How to Enjoy the Deuce Diaries

Like a bad CSI episode, this blog will keep you guessing until the last minute. I will bring to you the past, present, and future of my bathroom emergencies. I encourage you to post your own stories, express your sympathies, or make suggestions to make my life better under the comments after any blog that moves you. If you are looking for the sheer entertainment of the truthful near-deuce (in pants) encounters, then read the "Deuce-aster stories." If you are looking to play the guess what's triggering the irritable bowel syndrome home game, read the "Daily Diet and Deuce Effects" posts which are labeled by date. In these posts, I will describe what I ate and what level of stress or nervousness I was dealing with. But like searching through a big dump after eating a few Chipotle burritos, you will find some kernels of goodness in these posts. This is because my life is a constant adventure. My stomach is like Mount Vesuvius, ready to explode at any moment and bring hell upon any day. Therefore, you just might find another entertaining story about the runs. And you may be Sherlock Holmes and find the way to stop this menace!

Sunday, August 3, 2008

8-3-08

At first, I felt no ill effects from yesterday's evening. A few cramps led to a big dump before the day even started. Then...
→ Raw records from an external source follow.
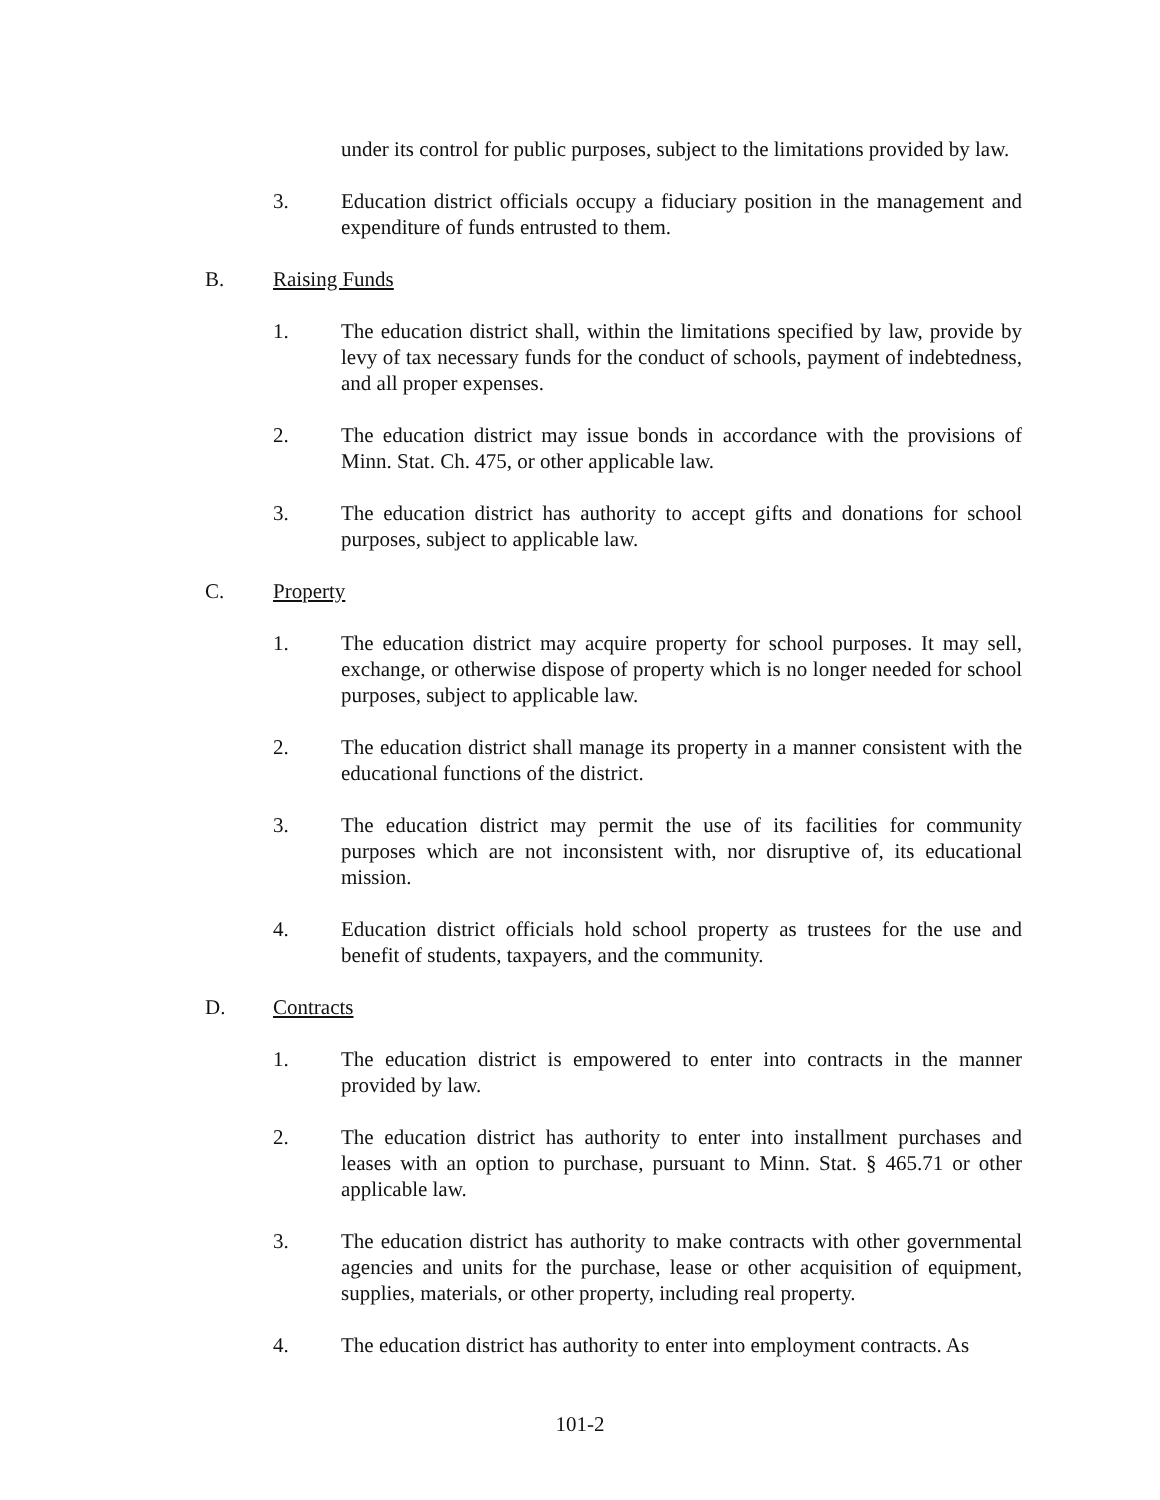under its control for public purposes, subject to the limitations provided by law.
3. Education district officials occupy a fiduciary position in the management and expenditure of funds entrusted to them.
B. Raising Funds
1. The education district shall, within the limitations specified by law, provide by levy of tax necessary funds for the conduct of schools, payment of indebtedness, and all proper expenses.
2. The education district may issue bonds in accordance with the provisions of Minn. Stat. Ch. 475, or other applicable law.
3. The education district has authority to accept gifts and donations for school purposes, subject to applicable law.
C. Property
1. The education district may acquire property for school purposes. It may sell, exchange, or otherwise dispose of property which is no longer needed for school purposes, subject to applicable law.
2. The education district shall manage its property in a manner consistent with the educational functions of the district.
3. The education district may permit the use of its facilities for community purposes which are not inconsistent with, nor disruptive of, its educational mission.
4. Education district officials hold school property as trustees for the use and benefit of students, taxpayers, and the community.
D. Contracts
1. The education district is empowered to enter into contracts in the manner provided by law.
2. The education district has authority to enter into installment purchases and leases with an option to purchase, pursuant to Minn. Stat. § 465.71 or other applicable law.
3. The education district has authority to make contracts with other governmental agencies and units for the purchase, lease or other acquisition of equipment, supplies, materials, or other property, including real property.
4. The education district has authority to enter into employment contracts. As
101-2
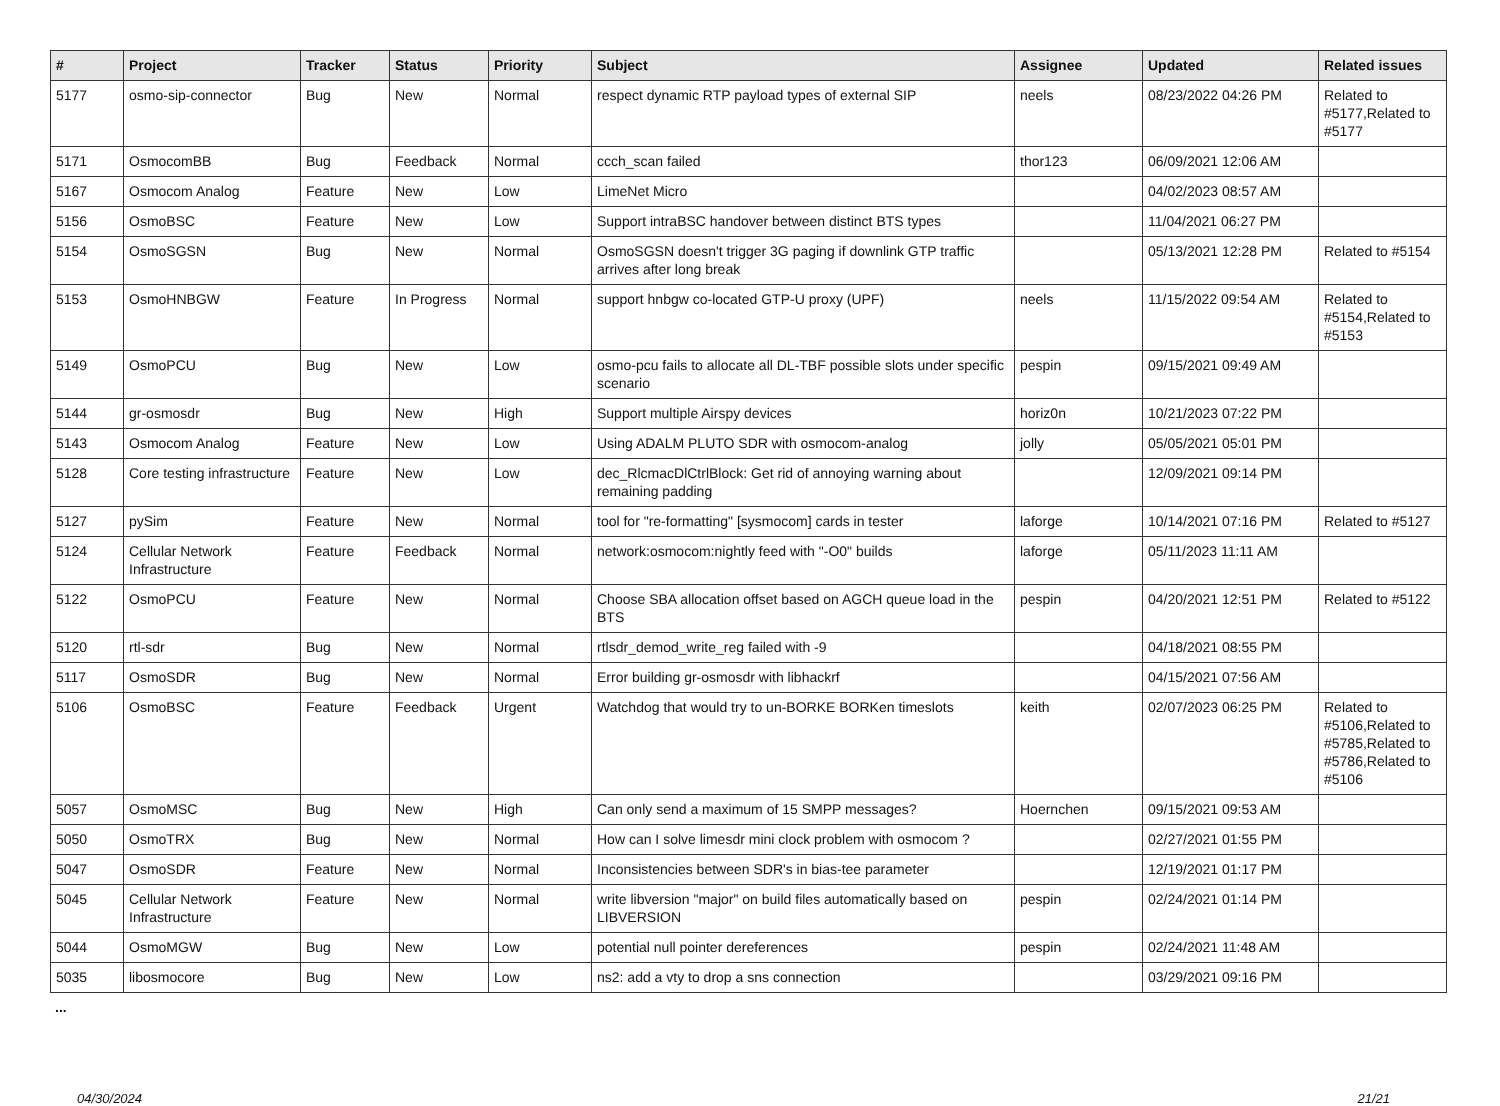| # | Project | Tracker | Status | Priority | Subject | Assignee | Updated | Related issues |
| --- | --- | --- | --- | --- | --- | --- | --- | --- |
| 5177 | osmo-sip-connector | Bug | New | Normal | respect dynamic RTP payload types of external SIP | neels | 08/23/2022 04:26 PM | Related to #5177,Related to #5177 |
| 5171 | OsmocomBB | Bug | Feedback | Normal | ccch_scan failed | thor123 | 06/09/2021 12:06 AM | |
| 5167 | Osmocom Analog | Feature | New | Low | LimeNet Micro | | 04/02/2023 08:57 AM | |
| 5156 | OsmoBSC | Feature | New | Low | Support intraBSC handover between distinct BTS types | | 11/04/2021 06:27 PM | |
| 5154 | OsmoSGSN | Bug | New | Normal | OsmoSGSN doesn't trigger 3G paging if downlink GTP traffic arrives after long break | | 05/13/2021 12:28 PM | Related to #5154 |
| 5153 | OsmoHNBGW | Feature | In Progress | Normal | support hnbgw co-located GTP-U proxy (UPF) | neels | 11/15/2022 09:54 AM | Related to #5154,Related to #5153 |
| 5149 | OsmoPCU | Bug | New | Low | osmo-pcu fails to allocate all DL-TBF possible slots under specific scenario | pespin | 09/15/2021 09:49 AM | |
| 5144 | gr-osmosdr | Bug | New | High | Support multiple Airspy devices | horiz0n | 10/21/2023 07:22 PM | |
| 5143 | Osmocom Analog | Feature | New | Low | Using ADALM PLUTO SDR with osmocom-analog | jolly | 05/05/2021 05:01 PM | |
| 5128 | Core testing infrastructure | Feature | New | Low | dec_RlcmacDlCtrlBlock: Get rid of annoying warning about remaining padding | | 12/09/2021 09:14 PM | |
| 5127 | pySim | Feature | New | Normal | tool for "re-formatting" [sysmocom] cards in tester | laforge | 10/14/2021 07:16 PM | Related to #5127 |
| 5124 | Cellular Network Infrastructure | Feature | Feedback | Normal | network:osmocom:nightly feed with "-O0" builds | laforge | 05/11/2023 11:11 AM | |
| 5122 | OsmoPCU | Feature | New | Normal | Choose SBA allocation offset based on AGCH queue load in the BTS | pespin | 04/20/2021 12:51 PM | Related to #5122 |
| 5120 | rtl-sdr | Bug | New | Normal | rtlsdr_demod_write_reg failed with -9 | | 04/18/2021 08:55 PM | |
| 5117 | OsmoSDR | Bug | New | Normal | Error building gr-osmosdr with libhackrf | | 04/15/2021 07:56 AM | |
| 5106 | OsmoBSC | Feature | Feedback | Urgent | Watchdog that would try to un-BORKE BORKen timeslots | keith | 02/07/2023 06:25 PM | Related to #5106,Related to #5785,Related to #5786,Related to #5106 |
| 5057 | OsmoMSC | Bug | New | High | Can only send a maximum of 15 SMPP messages? | Hoernchen | 09/15/2021 09:53 AM | |
| 5050 | OsmoTRX | Bug | New | Normal | How can I solve limesdr mini clock problem with osmocom ? | | 02/27/2021 01:55 PM | |
| 5047 | OsmoSDR | Feature | New | Normal | Inconsistencies between SDR's in bias-tee parameter | | 12/19/2021 01:17 PM | |
| 5045 | Cellular Network Infrastructure | Feature | New | Normal | write libversion "major" on build files automatically based on LIBVERSION | pespin | 02/24/2021 01:14 PM | |
| 5044 | OsmoMGW | Bug | New | Low | potential null pointer dereferences | pespin | 02/24/2021 11:48 AM | |
| 5035 | libosmocore | Bug | New | Low | ns2: add a vty to drop a sns connection | | 03/29/2021 09:16 PM | |
...
04/30/2024 21/21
Breakfast: two bowls of cheerios
Lunch: Macaroni and cheese
Dinner: Burrito (with sour cream, refried beans, rice, cheese, guacamole, no meat)
After dinner: Dannon Activia

Stress: I was the passenger in a car ride to the airport. I felt nervous about the car-ride for whatever reason. Played classical music to relax the bowels.

Deuce story: The stomach kept flipping in the car, but no deuce emergency. When I got the airport (we were there to pick someone up), I chose to go in and drop my deuce rather than risk a painful, long journey home. In haste, my zipper popped open and broke. I then had to drive back with a guest and my baggage exposed. not cool.